Apesar de o grafite datar origem próxima à da pichação, sua massificação na cidade se deu nos anos 90 através do incentivo das prefeituras e empresas privadas. Surge, inclusive, um nicho de elite do grafite, sendo a Vila Madalena uma expressão deste setor, através de galerias próprias para esse tipo de arte, bastante distinto da pichação. Evidentemente, o grafite em São Paulo não se reduz às galerias. Há uma série de artistas negros e negras, LGBTs e das periferias que não se contrapõem à pichação, mas resistem juntos. Compreender as origens do discurso “grafite versus pichação”, ou o grafite como “evolução” da pichação deve servir para nos alertar sobre o que reproduzir, ou não.

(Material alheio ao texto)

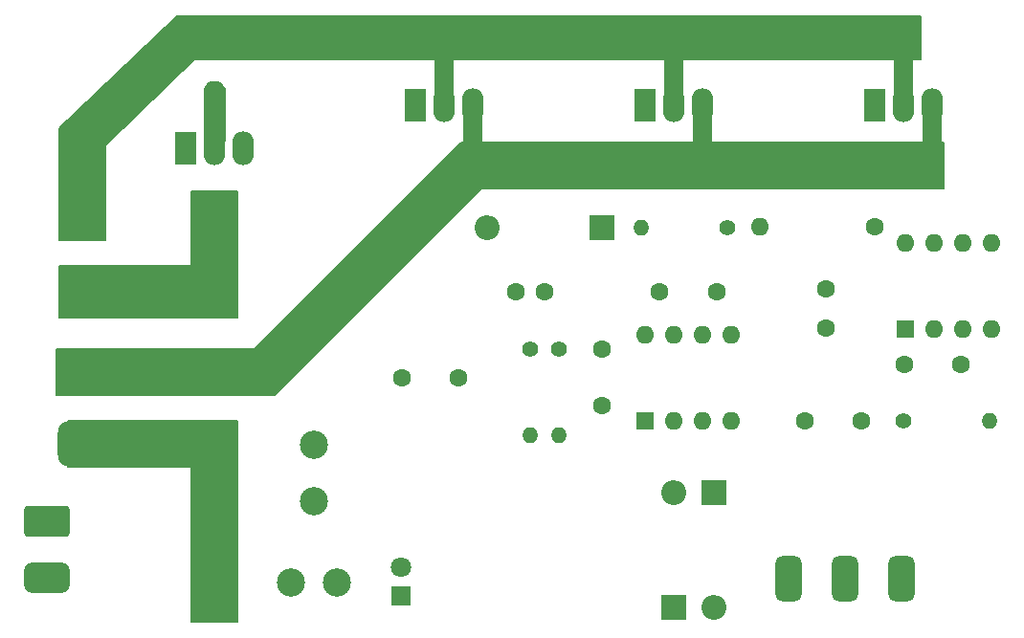
<source format=gbs>
%TF.GenerationSoftware,KiCad,Pcbnew,(6.0.8)*%
%TF.CreationDate,2022-11-10T19:09:55+02:00*%
%TF.ProjectId,DCMotorDriver,44434d6f-746f-4724-9472-697665722e6b,1.0*%
%TF.SameCoordinates,Original*%
%TF.FileFunction,Soldermask,Bot*%
%TF.FilePolarity,Negative*%
%FSLAX46Y46*%
G04 Gerber Fmt 4.6, Leading zero omitted, Abs format (unit mm)*
G04 Created by KiCad (PCBNEW (6.0.8)) date 2022-11-10 19:09:55*
%MOMM*%
%LPD*%
G01*
G04 APERTURE LIST*
G04 Aperture macros list*
%AMRoundRect*
0 Rectangle with rounded corners*
0 $1 Rounding radius*
0 $2 $3 $4 $5 $6 $7 $8 $9 X,Y pos of 4 corners*
0 Add a 4 corners polygon primitive as box body*
4,1,4,$2,$3,$4,$5,$6,$7,$8,$9,$2,$3,0*
0 Add four circle primitives for the rounded corners*
1,1,$1+$1,$2,$3*
1,1,$1+$1,$4,$5*
1,1,$1+$1,$6,$7*
1,1,$1+$1,$8,$9*
0 Add four rect primitives between the rounded corners*
20,1,$1+$1,$2,$3,$4,$5,0*
20,1,$1+$1,$4,$5,$6,$7,0*
20,1,$1+$1,$6,$7,$8,$9,0*
20,1,$1+$1,$8,$9,$2,$3,0*%
G04 Aperture macros list end*
%ADD10C,0.200000*%
%ADD11C,1.400000*%
%ADD12O,1.400000X1.400000*%
%ADD13R,1.905000X3.000000*%
%ADD14O,1.905000X3.000000*%
%ADD15RoundRect,0.250001X-1.749999X1.099999X-1.749999X-1.099999X1.749999X-1.099999X1.749999X1.099999X0*%
%ADD16RoundRect,0.675000X-1.325000X0.675000X-1.325000X-0.675000X1.325000X-0.675000X1.325000X0.675000X0*%
%ADD17R,1.600000X1.600000*%
%ADD18O,1.600000X1.600000*%
%ADD19C,1.600000*%
%ADD20R,2.200000X2.200000*%
%ADD21O,2.200000X2.200000*%
%ADD22C,2.500000*%
%ADD23RoundRect,0.585000X-0.585000X1.415000X-0.585000X-1.415000X0.585000X-1.415000X0.585000X1.415000X0*%
%ADD24RoundRect,0.370372X-1.629628X1.629628X-1.629628X-1.629628X1.629628X-1.629628X1.629628X1.629628X0*%
%ADD25RoundRect,1.000000X-1.000000X1.000000X-1.000000X-1.000000X1.000000X-1.000000X1.000000X1.000000X0*%
%ADD26R,1.800000X1.800000*%
%ADD27C,1.800000*%
%ADD28RoundRect,0.750000X-1.250000X0.750000X-1.250000X-0.750000X1.250000X-0.750000X1.250000X0.750000X0*%
%ADD29C,4.000000*%
G04 APERTURE END LIST*
D10*
G36*
X193294000Y-46736000D02*
G01*
X129032000Y-46736000D01*
X121158000Y-54356000D01*
X121158000Y-62738000D01*
X117094000Y-62738000D01*
X117094000Y-52832000D01*
X127508000Y-42926000D01*
X193294000Y-42926000D01*
X193294000Y-46736000D01*
G37*
X193294000Y-46736000D02*
X129032000Y-46736000D01*
X121158000Y-54356000D01*
X121158000Y-62738000D01*
X117094000Y-62738000D01*
X117094000Y-52832000D01*
X127508000Y-42926000D01*
X193294000Y-42926000D01*
X193294000Y-46736000D01*
G36*
X195326000Y-58166000D02*
G01*
X154432000Y-58166000D01*
X136144000Y-76454000D01*
X116840000Y-76454000D01*
X116840000Y-72390000D01*
X134366000Y-72390000D01*
X152654000Y-54102000D01*
X195326000Y-54102000D01*
X195326000Y-58166000D01*
G37*
X195326000Y-58166000D02*
X154432000Y-58166000D01*
X136144000Y-76454000D01*
X116840000Y-76454000D01*
X116840000Y-72390000D01*
X134366000Y-72390000D01*
X152654000Y-54102000D01*
X195326000Y-54102000D01*
X195326000Y-58166000D01*
G36*
X154432000Y-55118000D02*
G01*
X152908000Y-55118000D01*
X152908000Y-51308000D01*
X154432000Y-51308000D01*
X154432000Y-55118000D01*
G37*
X154432000Y-55118000D02*
X152908000Y-55118000D01*
X152908000Y-51308000D01*
X154432000Y-51308000D01*
X154432000Y-55118000D01*
G36*
X172212000Y-51054000D02*
G01*
X170688000Y-51054000D01*
X170688000Y-44704000D01*
X172212000Y-44704000D01*
X172212000Y-51054000D01*
G37*
X172212000Y-51054000D02*
X170688000Y-51054000D01*
X170688000Y-44704000D01*
X172212000Y-44704000D01*
X172212000Y-51054000D01*
G36*
X192532000Y-50800000D02*
G01*
X191008000Y-50800000D01*
X191008000Y-44450000D01*
X192532000Y-44450000D01*
X192532000Y-50800000D01*
G37*
X192532000Y-50800000D02*
X191008000Y-50800000D01*
X191008000Y-44450000D01*
X192532000Y-44450000D01*
X192532000Y-50800000D01*
G36*
X174752000Y-54610000D02*
G01*
X173228000Y-54610000D01*
X173228000Y-50800000D01*
X174752000Y-50800000D01*
X174752000Y-54610000D01*
G37*
X174752000Y-54610000D02*
X173228000Y-54610000D01*
X173228000Y-50800000D01*
X174752000Y-50800000D01*
X174752000Y-54610000D01*
G36*
X131318000Y-48895000D02*
G01*
X131699000Y-49403000D01*
X131699000Y-53975000D01*
X129921000Y-53975000D01*
X129921000Y-49403000D01*
X130302000Y-48895000D01*
X130556000Y-48768000D01*
X131064000Y-48768000D01*
X131318000Y-48895000D01*
G37*
X131318000Y-48895000D02*
X131699000Y-49403000D01*
X131699000Y-53975000D01*
X129921000Y-53975000D01*
X129921000Y-49403000D01*
X130302000Y-48895000D01*
X130556000Y-48768000D01*
X131064000Y-48768000D01*
X131318000Y-48895000D01*
G36*
X132842000Y-96520000D02*
G01*
X128778000Y-96520000D01*
X128778000Y-82804000D01*
X117856000Y-82804000D01*
X117856000Y-78740000D01*
X132842000Y-78740000D01*
X132842000Y-96520000D01*
G37*
X132842000Y-96520000D02*
X128778000Y-96520000D01*
X128778000Y-82804000D01*
X117856000Y-82804000D01*
X117856000Y-78740000D01*
X132842000Y-78740000D01*
X132842000Y-96520000D01*
G36*
X195072000Y-54356000D02*
G01*
X193548000Y-54356000D01*
X193548000Y-50546000D01*
X195072000Y-50546000D01*
X195072000Y-54356000D01*
G37*
X195072000Y-54356000D02*
X193548000Y-54356000D01*
X193548000Y-50546000D01*
X195072000Y-50546000D01*
X195072000Y-54356000D01*
G36*
X132842000Y-69596000D02*
G01*
X117094000Y-69596000D01*
X117094000Y-65024000D01*
X128778000Y-65024000D01*
X128778000Y-58420000D01*
X132842000Y-58420000D01*
X132842000Y-69596000D01*
G37*
X132842000Y-69596000D02*
X117094000Y-69596000D01*
X117094000Y-65024000D01*
X128778000Y-65024000D01*
X128778000Y-58420000D01*
X132842000Y-58420000D01*
X132842000Y-69596000D01*
G36*
X151892000Y-51054000D02*
G01*
X150368000Y-51054000D01*
X150368000Y-44704000D01*
X151892000Y-44704000D01*
X151892000Y-51054000D01*
G37*
X151892000Y-51054000D02*
X150368000Y-51054000D01*
X150368000Y-44704000D01*
X151892000Y-44704000D01*
X151892000Y-51054000D01*
D11*
%TO.C,R4*%
X191770000Y-78740000D03*
D12*
X199390000Y-78740000D03*
%TD*%
D13*
%TO.C,Diode1\u002C2*%
X128270000Y-54610000D03*
D14*
X130810000Y-54610000D03*
X133350000Y-54610000D03*
%TD*%
D15*
%TO.C,J2*%
X115993000Y-87638500D03*
D16*
X115993000Y-92638500D03*
%TD*%
D13*
%TO.C,Q2*%
X189230000Y-50800000D03*
D14*
X191770000Y-50800000D03*
X194310000Y-50800000D03*
%TD*%
D17*
%TO.C,IC1*%
X191897000Y-70612000D03*
D18*
X194437000Y-70612000D03*
X196977000Y-70612000D03*
X199517000Y-70612000D03*
X199517000Y-62992000D03*
X196977000Y-62992000D03*
X194437000Y-62992000D03*
X191897000Y-62992000D03*
%TD*%
D19*
%TO.C,C3*%
X191810000Y-73787000D03*
X196810000Y-73787000D03*
%TD*%
D20*
%TO.C,D2*%
X171450000Y-95250000D03*
D21*
X171450000Y-85090000D03*
%TD*%
D19*
%TO.C,C5*%
X157480000Y-67310000D03*
X159980000Y-67310000D03*
%TD*%
D11*
%TO.C,R3*%
X176174400Y-61620400D03*
D12*
X168554400Y-61620400D03*
%TD*%
D11*
%TO.C,R5*%
X158750000Y-72390000D03*
D12*
X158750000Y-80010000D03*
%TD*%
D19*
%TO.C,R1*%
X189230000Y-61595000D03*
D18*
X179070000Y-61595000D03*
%TD*%
D22*
%TO.C,JP1*%
X139636500Y-85843500D03*
X139636500Y-80843500D03*
%TD*%
D23*
%TO.C,RV1*%
X181610000Y-92710000D03*
X186610000Y-92710000D03*
X191610000Y-92710000D03*
%TD*%
D19*
%TO.C,C4*%
X184912000Y-67056000D03*
X184912000Y-70556000D03*
%TD*%
D24*
%TO.C,J1*%
X119062500Y-60706000D03*
D25*
X119062500Y-67056000D03*
%TD*%
D20*
%TO.C,D3*%
X165074600Y-61620400D03*
D21*
X154914600Y-61620400D03*
%TD*%
D22*
%TO.C,SW1*%
X137541000Y-93091000D03*
X141605000Y-93091000D03*
%TD*%
D26*
%TO.C,D5*%
X147320000Y-94239000D03*
D27*
X147320000Y-91699000D03*
%TD*%
D19*
%TO.C,C6*%
X183047000Y-78740000D03*
X188047000Y-78740000D03*
%TD*%
D25*
%TO.C,F1*%
X130810000Y-60365000D03*
D28*
X130810000Y-67985000D03*
D29*
X130810000Y-94575000D03*
X130810000Y-86955000D03*
%TD*%
D19*
%TO.C,C8*%
X152400000Y-74930000D03*
X147400000Y-74930000D03*
%TD*%
D21*
%TO.C,D4*%
X175006000Y-95250000D03*
D20*
X175006000Y-85090000D03*
%TD*%
D19*
%TO.C,C2*%
X175210000Y-67300000D03*
X170210000Y-67300000D03*
%TD*%
%TO.C,C1*%
X165090000Y-72420000D03*
X165090000Y-77420000D03*
%TD*%
D13*
%TO.C,Q3*%
X168910000Y-50800000D03*
D14*
X171450000Y-50800000D03*
X173990000Y-50800000D03*
%TD*%
D17*
%TO.C,U1*%
X168910000Y-78720000D03*
D18*
X171450000Y-78720000D03*
X173990000Y-78720000D03*
X176530000Y-78720000D03*
X176530000Y-71100000D03*
X173990000Y-71100000D03*
X171450000Y-71100000D03*
X168910000Y-71100000D03*
%TD*%
D13*
%TO.C,Q1*%
X148590000Y-50800000D03*
D14*
X151130000Y-50800000D03*
X153670000Y-50800000D03*
%TD*%
D24*
%TO.C,J3*%
X118935500Y-74422000D03*
D25*
X118935500Y-80772000D03*
%TD*%
D11*
%TO.C,R2*%
X161290000Y-72390000D03*
D12*
X161290000Y-80010000D03*
%TD*%
M02*

</source>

Liberdade de manifestação para toda forma de arte urbana
Programas como Cidade Linda de João Dória, bem como o antigo Cidade Limpa de Gilberto Kassab não nos devem suscitar um debate meramente estético, sobre o que achamos bonito, ou feio. Eu, sinceramente, gosto de cinza. Uns gostam de punk, outros de MPB. O que importa é que por trás do discurso legitimador de uma estética impulsionado pela prefeitura, há uma política higienista, que criminaliza jovens e negros. Grafiteiros, pichadores, pintores, quem cola lambe-lambe, adesivo, quem lê e aprecia a arte de rua são todos parte da arte urbana. Arte que deixa marcas e, de alguma forma, transgride os tantos muros de uma cidade como São Paulo. Defender essas marcas é defender um patrimônio cultural que é da cidade, que a torna linda, e muito mais humana.